* **WORK REQUEST**: From the start of the records through the line containing "### SageMaker Processing", swap every "保存" for "格納" and reproduce that stretch with all else unchanged. Leave out the pictures.

(Data excerpts)
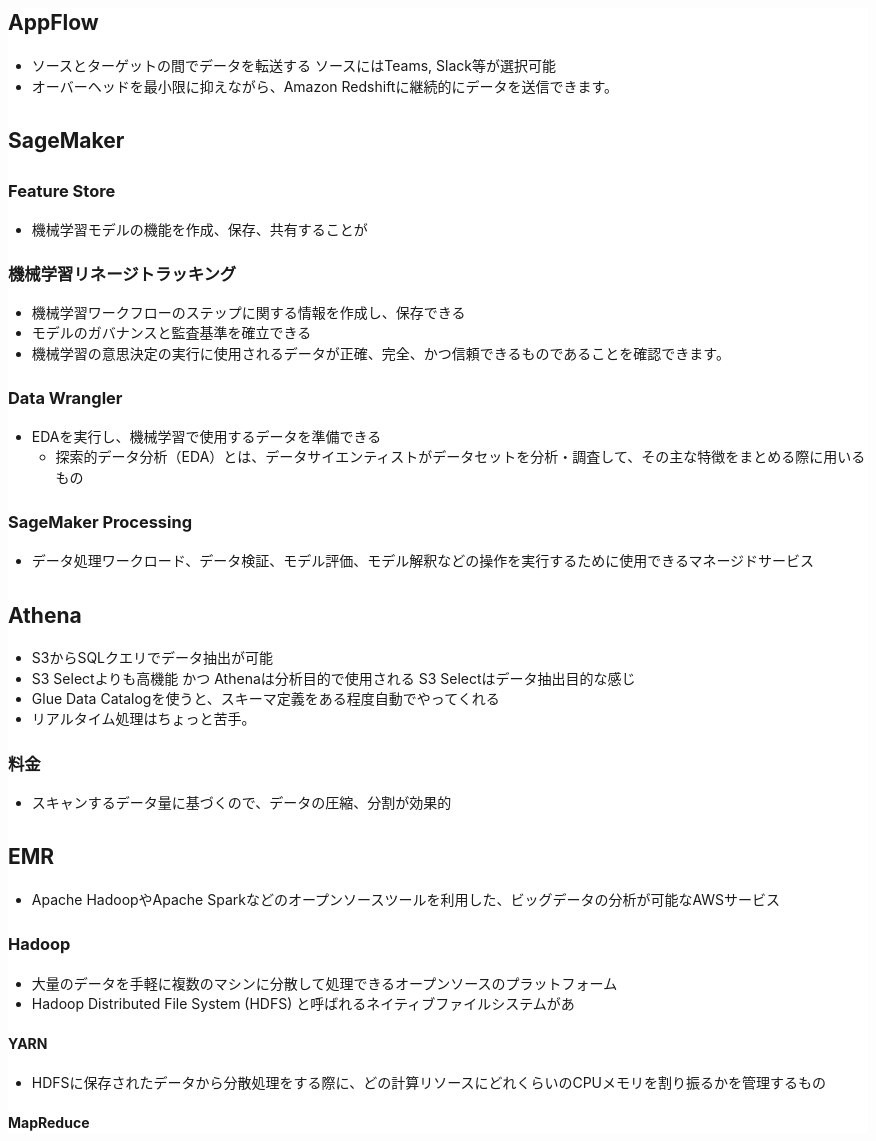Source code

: ## AppFlow

- ソースとターゲットの間でデータを転送する
  ソースにはTeams, Slack等が選択可能
- オーバーヘッドを最小限に抑えながら、Amazon Redshiftに継続的にデータを送信できます。

## SageMaker

### Feature Store

- 機械学習モデルの機能を作成、保存、共有することが

### 機械学習リネージトラッキング

- 機械学習ワークフローのステップに関する情報を作成し、保存できる
- モデルのガバナンスと監査基準を確立できる
- 機械学習の意思決定の実行に使用されるデータが正確、完全、かつ信頼できるものであることを確認できます。

### Data Wrangler

- EDAを実行し、機械学習で使用するデータを準備できる
  - 探索的データ分析（EDA）とは、データサイエンティストがデータセットを分析・調査して、その主な特徴をまとめる際に用いるもの

### SageMaker Processing

- データ処理ワークロード、データ検証、モデル評価、モデル解釈などの操作を実行するために使用できるマネージドサービス

## Athena

- S3からSQLクエリでデータ抽出が可能
- S3 Selectよりも高機能 かつ Athenaは分析目的で使用される S3 Selectはデータ抽出目的な感じ
- Glue Data Catalogを使うと、スキーマ定義をある程度自動でやってくれる
- リアルタイム処理はちょっと苦手。

### 料金

- スキャンするデータ量に基づくので、データの圧縮、分割が効果的

## EMR

- Apache HadoopやApache Sparkなどのオープンソースツールを利用した、ビッグデータの分析が可能なAWSサービス

### Hadoop

- 大量のデータを手軽に複数のマシンに分散して処理できるオープンソースのプラットフォーム
- Hadoop Distributed File System (HDFS) と呼ばれるネイティブファイルシステムがあ

#### YARN

- HDFSに保存されたデータから分散処理をする際に、どの計算リソースにどれくらいのCPUメモリを割り振るかを管理するもの

#### MapReduce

* **OUTPUT FOR THIS EXERCISE**:
Source code

: ## AppFlow

- ソースとターゲットの間でデータを転送する
  ソースにはTeams, Slack等が選択可能
- オーバーヘッドを最小限に抑えながら、Amazon Redshiftに継続的にデータを送信できます。

## SageMaker

### Feature Store

- 機械学習モデルの機能を作成、格納、共有することが

### 機械学習リネージトラッキング

- 機械学習ワークフローのステップに関する情報を作成し、格納できる
- モデルのガバナンスと監査基準を確立できる
- 機械学習の意思決定の実行に使用されるデータが正確、完全、かつ信頼できるものであることを確認できます。

### Data Wrangler

- EDAを実行し、機械学習で使用するデータを準備できる
  - 探索的データ分析（EDA）とは、データサイエンティストがデータセットを分析・調査して、その主な特徴をまとめる際に用いるもの

### SageMaker Processing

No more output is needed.